Yargıtay Kararı 21. Hukuk Dairesi 2011/13697 E. 2013/16208 K. 19.09.2013 T.

YARGITAY KARARI
DAİRE : 21. Hukuk Dairesi
ESAS NO : 2011/13697
KARAR NO : 2013/16208
KARAR TARİHİ : 19.09.2013

MAHKEMESİ :İş Mahkemesi

Davacı, Kurumca tahakkuk ettirilerek tebliğ edilen prim ve gecikme zammından sorumlu olmadığının tespitine karar verilmesini istemiştir.
Mahkeme, ilamında belirtildiği şekilde, isteğin kabulüne karar vermiştir.
Hükmün, davalı vekili tarafından temyiz edilmesi üzerine temyiz isteğinin süresinde olduğu anlaşıldıktan ve Tetkik Hakimi … tarafından düzenlenen raporla dosyadaki kağıtlar okunduktan sonra işin gereği düşünüldü ve aşağıdaki karar tesbit edildi.

K A R A R

1) Dosyadaki yazılara, kararın dayandığı delillerle kanuni gerektirici nedenlere göre davalı Kurumun aşağıdaki bendin kapsamı dışında kalan diğer temyiz itirazlarının reddine,
2) Dava, asgari işçilik incelemesi sonucu Kurumca tahakkuk ettirilerek davacıya tebliğ edilen prim ve gecikme zammından davacının sorumlu olmadığının tespiti istemine ilişkindir. Davacı prim ve gecikme zammını 14.01.2009 tarihinde ihtirazi kayıtla ödemiştir.
Mahkemece, davanın kabulüne karar verilmiştir.
506 sayılı Kanun’un 79.maddesinin 13.fıkrasına ve 5510 sayılı Kanun’un 85.maddesinin 3.fıkrasına göre sigorta müfettişi tarafından, Kuruma bildirilmediği tespit edilen asgari işçilik tutarı üzerinden Kurumca resen tahakkuk ettirilen sigorta primleri bu Kanunun 80 inci maddesi de nazara alınarak işverene tebliğ olunur. İşveren, tebliğ edilen prim borcuna karşı tebliğ tarihinden itibaren bir ay içinde Kuruma itiraz edebilir. İtiraz takibi durdurur.

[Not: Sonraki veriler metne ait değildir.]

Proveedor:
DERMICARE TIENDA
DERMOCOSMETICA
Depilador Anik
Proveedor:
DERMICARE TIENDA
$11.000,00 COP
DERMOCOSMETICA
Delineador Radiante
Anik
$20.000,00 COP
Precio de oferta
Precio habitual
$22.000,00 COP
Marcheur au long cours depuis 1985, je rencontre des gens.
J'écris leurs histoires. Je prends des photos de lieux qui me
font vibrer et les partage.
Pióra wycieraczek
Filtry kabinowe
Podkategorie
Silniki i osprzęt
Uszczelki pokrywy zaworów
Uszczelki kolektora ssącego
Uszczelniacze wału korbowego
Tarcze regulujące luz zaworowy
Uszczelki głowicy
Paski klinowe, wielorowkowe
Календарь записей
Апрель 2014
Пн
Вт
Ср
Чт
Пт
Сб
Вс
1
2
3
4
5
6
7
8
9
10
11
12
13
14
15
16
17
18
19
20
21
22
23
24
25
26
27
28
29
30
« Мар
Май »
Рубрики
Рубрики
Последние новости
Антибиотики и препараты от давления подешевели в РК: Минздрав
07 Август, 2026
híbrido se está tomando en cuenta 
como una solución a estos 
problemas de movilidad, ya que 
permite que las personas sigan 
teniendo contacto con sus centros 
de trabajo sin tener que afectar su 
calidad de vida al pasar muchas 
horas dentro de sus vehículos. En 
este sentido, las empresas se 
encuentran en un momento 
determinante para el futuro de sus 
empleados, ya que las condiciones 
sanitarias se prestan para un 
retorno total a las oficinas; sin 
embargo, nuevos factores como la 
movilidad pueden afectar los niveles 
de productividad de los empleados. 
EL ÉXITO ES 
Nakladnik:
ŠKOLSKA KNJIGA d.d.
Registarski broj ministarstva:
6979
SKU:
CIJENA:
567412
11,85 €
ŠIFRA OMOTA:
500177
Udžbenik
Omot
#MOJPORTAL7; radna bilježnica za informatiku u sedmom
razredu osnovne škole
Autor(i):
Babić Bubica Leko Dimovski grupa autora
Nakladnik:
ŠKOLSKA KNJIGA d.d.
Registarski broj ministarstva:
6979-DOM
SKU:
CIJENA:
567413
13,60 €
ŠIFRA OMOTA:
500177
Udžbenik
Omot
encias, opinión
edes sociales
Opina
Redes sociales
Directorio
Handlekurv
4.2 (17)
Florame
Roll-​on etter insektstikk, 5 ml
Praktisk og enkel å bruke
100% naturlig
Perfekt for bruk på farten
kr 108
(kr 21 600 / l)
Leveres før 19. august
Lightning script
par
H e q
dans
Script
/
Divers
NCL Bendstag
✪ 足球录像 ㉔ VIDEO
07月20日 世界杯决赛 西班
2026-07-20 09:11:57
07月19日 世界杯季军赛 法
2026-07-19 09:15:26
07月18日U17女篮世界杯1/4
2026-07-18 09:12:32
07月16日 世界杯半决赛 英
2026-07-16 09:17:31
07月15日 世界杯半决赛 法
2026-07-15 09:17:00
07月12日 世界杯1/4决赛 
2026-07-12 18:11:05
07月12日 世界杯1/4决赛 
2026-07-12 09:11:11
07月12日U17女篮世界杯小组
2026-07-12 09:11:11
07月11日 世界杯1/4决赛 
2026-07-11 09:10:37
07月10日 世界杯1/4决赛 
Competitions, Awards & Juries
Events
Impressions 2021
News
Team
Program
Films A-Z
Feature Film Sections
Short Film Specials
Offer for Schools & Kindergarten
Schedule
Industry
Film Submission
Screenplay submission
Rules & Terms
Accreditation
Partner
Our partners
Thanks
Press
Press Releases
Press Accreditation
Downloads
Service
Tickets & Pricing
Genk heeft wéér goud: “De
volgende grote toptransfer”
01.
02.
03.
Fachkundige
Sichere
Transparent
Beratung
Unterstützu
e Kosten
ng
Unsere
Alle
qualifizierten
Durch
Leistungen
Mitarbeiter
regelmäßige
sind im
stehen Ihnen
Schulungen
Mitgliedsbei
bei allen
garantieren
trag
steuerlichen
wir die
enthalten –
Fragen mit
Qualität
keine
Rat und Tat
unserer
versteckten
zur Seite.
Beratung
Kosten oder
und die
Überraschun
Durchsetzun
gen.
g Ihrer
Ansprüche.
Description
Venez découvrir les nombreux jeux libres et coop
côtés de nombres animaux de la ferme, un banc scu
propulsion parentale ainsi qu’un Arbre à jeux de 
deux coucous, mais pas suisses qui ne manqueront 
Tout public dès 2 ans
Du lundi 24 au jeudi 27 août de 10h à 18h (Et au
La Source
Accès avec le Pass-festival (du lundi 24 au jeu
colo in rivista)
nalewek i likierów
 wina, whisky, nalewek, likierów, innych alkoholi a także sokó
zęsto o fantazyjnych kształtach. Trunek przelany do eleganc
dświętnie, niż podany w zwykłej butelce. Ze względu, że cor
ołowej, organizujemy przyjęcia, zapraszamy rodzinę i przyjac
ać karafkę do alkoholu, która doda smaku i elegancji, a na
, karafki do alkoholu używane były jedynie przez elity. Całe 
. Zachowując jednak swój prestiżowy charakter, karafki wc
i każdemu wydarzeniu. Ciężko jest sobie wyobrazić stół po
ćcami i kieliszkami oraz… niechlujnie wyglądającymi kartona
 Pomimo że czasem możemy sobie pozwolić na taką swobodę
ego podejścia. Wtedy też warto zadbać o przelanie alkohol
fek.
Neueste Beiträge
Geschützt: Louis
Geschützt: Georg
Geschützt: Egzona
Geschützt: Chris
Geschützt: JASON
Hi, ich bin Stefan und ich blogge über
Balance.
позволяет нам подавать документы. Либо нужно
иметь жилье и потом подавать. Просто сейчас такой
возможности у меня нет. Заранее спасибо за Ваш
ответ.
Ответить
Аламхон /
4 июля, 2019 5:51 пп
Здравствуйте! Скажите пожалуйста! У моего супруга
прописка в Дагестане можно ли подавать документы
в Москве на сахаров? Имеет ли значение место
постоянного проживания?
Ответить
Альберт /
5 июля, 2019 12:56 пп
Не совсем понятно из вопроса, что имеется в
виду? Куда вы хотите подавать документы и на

Kurumca itirazın reddi halinde, işveren, kararın tebliğ tarihinden itibaren bir ay içinde yetkili iş mahkemesine başvurabilir. Mahkemeye başvurulması prim borcunun takip ve tahsilini durdurmaz.
Kanunda öngörülen süre hakdüşürücü niteliktedir.
Somut olayda, Kurumun prim ve gecikme zammına ilişkin 17.03.2008 tarih ve 40735 sayılı yazının davacıya tebliğine dair dosyada belge bulunmadığı, itiraz veya komisyon kararı olup olmadığı ve var ise tebliğ edilip edilmediğinin Kurumdan sorulmadığı, davanın 01.05.2008 tarihinde açıldığı, ihtirazi kayıtla ödemenin 14.01.2009 tarihinde yapıldığı, mahkemece davanın hakdüşürücü süre içinde açılıp açılmadığının yeterince araştırılmadığı anlaşılmaktadır.
Yapılacak iş, tahakkuk ettirilen prim ve gecikme zammının davacıya tebliğ edilip edilmediğini, tebliğ edilmiş ise davacının süresinde itirazı ve buna dair komisyon kararı olup olmadığını Kurumdan sormak, eldeki davanın yukarıda yer alan hukuki açıklamalar ışığında hakdüşürücü sürede açılıp açılmadığını belirlemek, davanın dinlenebilir olduğu sonucuna varılır ise yöntemince araştırma ve inceleme yaparak ve özellikle yöntemince bilirkişi kurulu oluşturularak davanın esası hakkında bir karar vermekten ibarettir.
Mahkemece, yukarıda yer alan hukuki açıklamalar ışığında davanın hakdüşürücü süre içerisinde açılıp açılmadığı yönünde yeterli bir inceleme ve araştırma yapılmadan işin esasına girilerek … biçimde karar verilmesi usul ve yasaya aykırı olup bozma nedenidir.
Kabule göre, 5502 sayılı Sosyal Güvenlik Kurumu Kanunu’nun 36.maddesine göre davalı Kurum harçtan muaf olduğu halde davacının peşin yatırdığı başvuru harcının yargılama giderlerine dahil edilerek davalı Kurumdan tahsili ile davacıya ödenmesine karar verilmesi de doğru değildir.
O halde, davalı Kurumun bu yönleri amaçlayan temyiz itirazları kabul edilmeli ve hüküm bozulmalıdır.
SONUÇ: Hükmün yukarıda açıklanan nedenlerle BOZULMASINA, 19/09/2013 gününde oybirliğiyle karar verildi.